Now back to the reason for the thread..

I have made a skid steer quick attach on the from of my 260c(just like bobcat). I have a "snow" bucket, rock bucket, and a set of forks. This year I have started on adapting an old Wester hard-mount 8.5 to a quick attach plate. I actual have it all mounted. BUT I am not liking how far it sticks out. it is almost 4' beyond the tip of the loader. I would like to bring it closer to the machine But I am not quite sure how.

Also I have a chain mounted so the blade can float, but for back dragging(In front of 4 garages) I would like some way to have down pressure...Suggestions there as well?

Tractor in question((now has matching rear tires and cab will be going on in the spring)


----------



## BUFF (Dec 24, 2009)

Have you given any thought to what the torque of the 4bt is going to do to your drivetrain on the Ranger? If you were to also upgrade suspension and drivetrain you could continue to use it for plowing.

Here's some ideas to do what you want with the plow on the tractor.

For reducing the amount the plow sticks oot you can make a "A" frame that has the frame at 45*<>. You can probably pull it in a foot or so depending on the angle you choose. Another option is move the "2"pin mounts forward allow the "A" frame to go under the QD Plate

For down pressure you can make a positive stop that kisses oof on the QD Plate, you'll want to reinforce the QD plate so it doesn't get tweaked from too mulch down pressure. I'd also suggest were the stop and QD Plate kiss off you use round stock so no matter what the position the loader is in the stop kisses oof.


----------



## Diesel_brad (Sep 20, 2010)

BUFF;2117694 said:


> Have you given any thought to what the torque of the 4bt is going to do to your drivetrain on the Ranger? If you were to also upgrade suspension and drivetrain you could continue to use it for plowing.
> 
> Here's some ideas to do what you want with the plow on the tractor.
> 
> ...


Thanks for the input. I have already ditched the torsion bar suspension in favor of coil over shocks with 800lb springs. It handles the plow well now, but with the added 400lbs of the cummins it is Not going to like it.

I was thinking about welding some heavy wall 2x4 forward on the A-frame to allow 2 ne mounting points, I was just worried about the rest of the A frame hanging back, but I guess that shouldn't hurt anything.

I was thinking about using some big rubber bumpers off a tractor trailer. That way I could roll the bucket forward and it would hit the rubber for a slight cusion


----------



## R75419 (Feb 11, 2012)

I would recommend mounting that plow on a three point and using it in conjunction with your snow bucket. You won't have to worry about backdragging and when you push your piles into the lawn in reverse the cutting edge will not rip up sod. The plow can still trip if you hit cracks etc. The bucket on the front is still available to pile the snow higher if need be. The only drawback would be no wind rowing. If your skip loader had rear scvs you could make it angle pretty easy.


----------



## R75419 (Feb 11, 2012)

Is yours a 4x4? If not you may really want to think on the pull plow idea as it will provide much better traction as opposed to having the added weight in the front.


----------



## Diesel_brad (Sep 20, 2010)

R75419;2118313 said:


> Is yours a 4x4? If not you may really want to think on the pull plow idea as it will provide much better traction as opposed to having the added weight in the front.

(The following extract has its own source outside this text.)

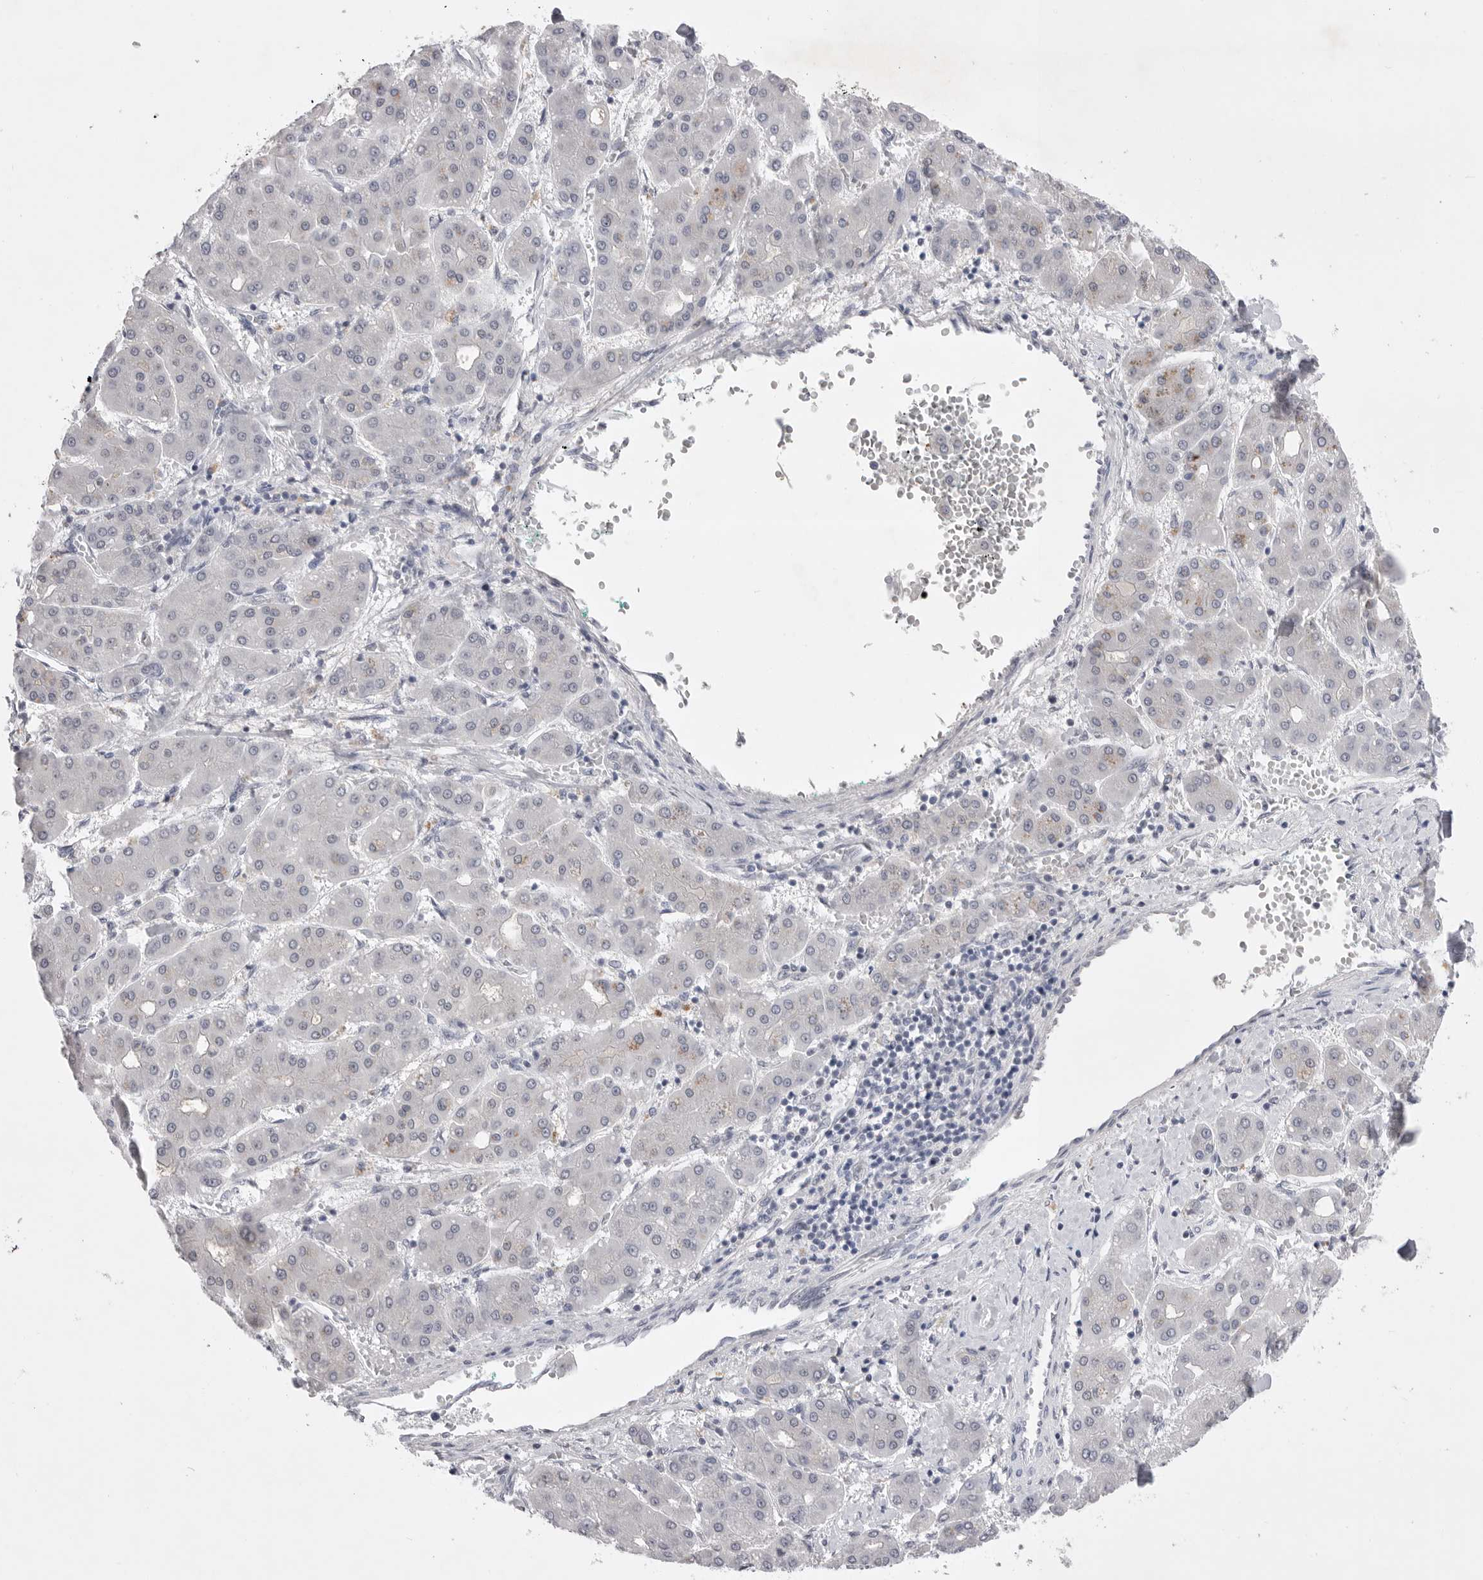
{"staining": {"intensity": "negative", "quantity": "none", "location": "none"}, "tissue": "liver cancer", "cell_type": "Tumor cells", "image_type": "cancer", "snomed": [{"axis": "morphology", "description": "Carcinoma, Hepatocellular, NOS"}, {"axis": "topography", "description": "Liver"}], "caption": "High power microscopy micrograph of an immunohistochemistry (IHC) histopathology image of liver cancer (hepatocellular carcinoma), revealing no significant expression in tumor cells.", "gene": "ZBTB7B", "patient": {"sex": "male", "age": 65}}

YES, mine is 4wd. I also have a 8' 3pt blade as well. But I am sick of having to always turn around.

I bought some 2"x3"x1/4" square tubing today, along with some 2"x3/4" flat stock. I am in the process of welding a 24" piece of the 2"x3" tubing right behind where the plow pivots. Then I will weld the 2"x3/4" flat stock on for some new ears to pin to the SSQA plate( I already have the 1-1/16" hole drilled). It looks like it will shorten the setup by almost 2'


----------



## jomama45 (Dec 25, 2008)

Not the greatest picture, but heres' one of mine. Allows for float with the chain, down pressure when curled forward, which also serves as a nice stop for storage. There's a 1" piece of rubber on top of the stop.


----------